アトピー性皮膚炎の顕著な症状は「強度のかゆみ」です。その「かゆみ」はかなりしつこく、夜も眠れないほどのレベルに達することも珍しくはありません。表面はざらざらすることも多く、乾燥肌や敏感肌になりやすいのが特徴です。乾燥肌とアトピーの症状は表面的には良く似ているため特に子供の症状を見分けるのはとても難しくなります。
乳児期は新陳代謝が盛んで、湿疹が頻繁に出来やすいため直ぐアトピー性皮膚炎と判断するには難しいのですが、生後3ヶ月を過ぎた頃から顔や頭に赤みのある湿疹が出来始め、乳児が無意識にこすってしまうことで湿疹が悪化することがあります。またよだれが多い子の場合は口の周りがどうしても、かぶれたり、ただれたりする事も多く、それが体の他の部位に飛び火する場合がありますので、注意が必要です。
乳児期のような水分を多く含んだ湿疹が見られるケースは徐々に少なくなり、次第に肌が乾燥してきます。湿疹が出来やすい箇所としては、ひじの内側かひざの裏側が多いと言えます。また、耳の裏側が痛む「耳切れ」が見られるようになるのが特徴です。この時期というのは、湿疹が繰り返しできる部分が硬くなる「苔癬化(たいせんか)」という症状が見られます。
アトピー(アトピー性皮膚炎)と乾燥肌は「肌あれ」という共通点を除いては、全く別物です。アトピーの原因ははっきりと断定できないのが現状ですが一部では食物(食べ物)が原因だと信じられているところもあります。また、地理的に都市部に患者が多いことから、環境汚染などが原因なのではと考えられるようになってきました。以前は子どもの病気とされていたアトピーも、今では大人になってから発症するというケースが増えてきています。

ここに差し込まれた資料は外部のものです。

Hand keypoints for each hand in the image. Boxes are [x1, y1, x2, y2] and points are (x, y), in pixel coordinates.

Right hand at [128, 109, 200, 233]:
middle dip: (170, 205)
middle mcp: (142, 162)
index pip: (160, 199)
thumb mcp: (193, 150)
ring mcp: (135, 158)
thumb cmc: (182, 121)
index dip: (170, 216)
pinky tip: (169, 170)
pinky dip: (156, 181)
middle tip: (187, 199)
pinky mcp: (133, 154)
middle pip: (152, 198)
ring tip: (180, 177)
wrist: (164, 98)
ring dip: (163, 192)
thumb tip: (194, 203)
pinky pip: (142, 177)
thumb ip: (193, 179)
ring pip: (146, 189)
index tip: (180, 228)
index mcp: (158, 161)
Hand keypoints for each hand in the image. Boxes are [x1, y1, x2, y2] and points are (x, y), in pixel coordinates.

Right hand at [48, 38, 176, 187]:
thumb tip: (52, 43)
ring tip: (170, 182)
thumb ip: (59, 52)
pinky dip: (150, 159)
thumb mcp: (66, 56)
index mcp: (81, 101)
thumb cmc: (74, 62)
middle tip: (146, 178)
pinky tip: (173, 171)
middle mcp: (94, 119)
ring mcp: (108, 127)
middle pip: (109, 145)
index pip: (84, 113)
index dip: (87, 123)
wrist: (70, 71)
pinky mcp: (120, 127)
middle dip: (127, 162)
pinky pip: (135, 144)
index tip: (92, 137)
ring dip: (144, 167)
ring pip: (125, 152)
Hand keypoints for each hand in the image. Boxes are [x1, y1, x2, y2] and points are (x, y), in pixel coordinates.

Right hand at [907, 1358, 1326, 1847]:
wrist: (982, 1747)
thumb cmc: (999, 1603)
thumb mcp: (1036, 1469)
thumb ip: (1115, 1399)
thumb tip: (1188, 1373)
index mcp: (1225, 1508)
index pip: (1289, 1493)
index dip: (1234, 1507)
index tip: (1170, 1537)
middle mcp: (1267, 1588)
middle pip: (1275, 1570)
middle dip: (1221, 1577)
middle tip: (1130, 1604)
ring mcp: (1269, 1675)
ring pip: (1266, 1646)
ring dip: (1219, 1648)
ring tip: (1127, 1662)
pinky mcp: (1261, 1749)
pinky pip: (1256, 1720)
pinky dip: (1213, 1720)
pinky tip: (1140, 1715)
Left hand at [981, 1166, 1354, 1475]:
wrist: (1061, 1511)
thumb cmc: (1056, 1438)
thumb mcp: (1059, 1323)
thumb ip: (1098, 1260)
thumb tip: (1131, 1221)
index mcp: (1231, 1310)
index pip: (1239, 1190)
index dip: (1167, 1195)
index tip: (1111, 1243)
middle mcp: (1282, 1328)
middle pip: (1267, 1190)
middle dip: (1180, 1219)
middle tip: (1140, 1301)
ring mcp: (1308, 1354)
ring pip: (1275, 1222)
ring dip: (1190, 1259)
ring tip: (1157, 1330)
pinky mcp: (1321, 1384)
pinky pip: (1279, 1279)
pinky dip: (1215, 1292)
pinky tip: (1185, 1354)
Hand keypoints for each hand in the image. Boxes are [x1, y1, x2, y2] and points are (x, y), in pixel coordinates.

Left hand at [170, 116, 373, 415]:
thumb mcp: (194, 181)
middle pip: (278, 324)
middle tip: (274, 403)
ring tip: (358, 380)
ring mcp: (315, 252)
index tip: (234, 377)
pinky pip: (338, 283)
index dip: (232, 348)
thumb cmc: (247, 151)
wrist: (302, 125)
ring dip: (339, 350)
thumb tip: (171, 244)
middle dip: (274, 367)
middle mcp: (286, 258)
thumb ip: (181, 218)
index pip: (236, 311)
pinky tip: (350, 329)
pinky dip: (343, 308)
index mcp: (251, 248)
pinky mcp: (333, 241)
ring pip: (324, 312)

大人のアトピーは、顔に症状が表れるケースが多いです。初めは目の周りが赤くなり、かさかさするような症状から、次第に顔中に広がります。首や手の指にも失神ができ、かゆみで眠れなくなる人もいるくらいです。基本的なアトピー対策としては、規則正しくストレスをためない生活をすることが重要だとされています。大人のアトピーは、寝不足やストレスに大きく起因すると考えられているからです。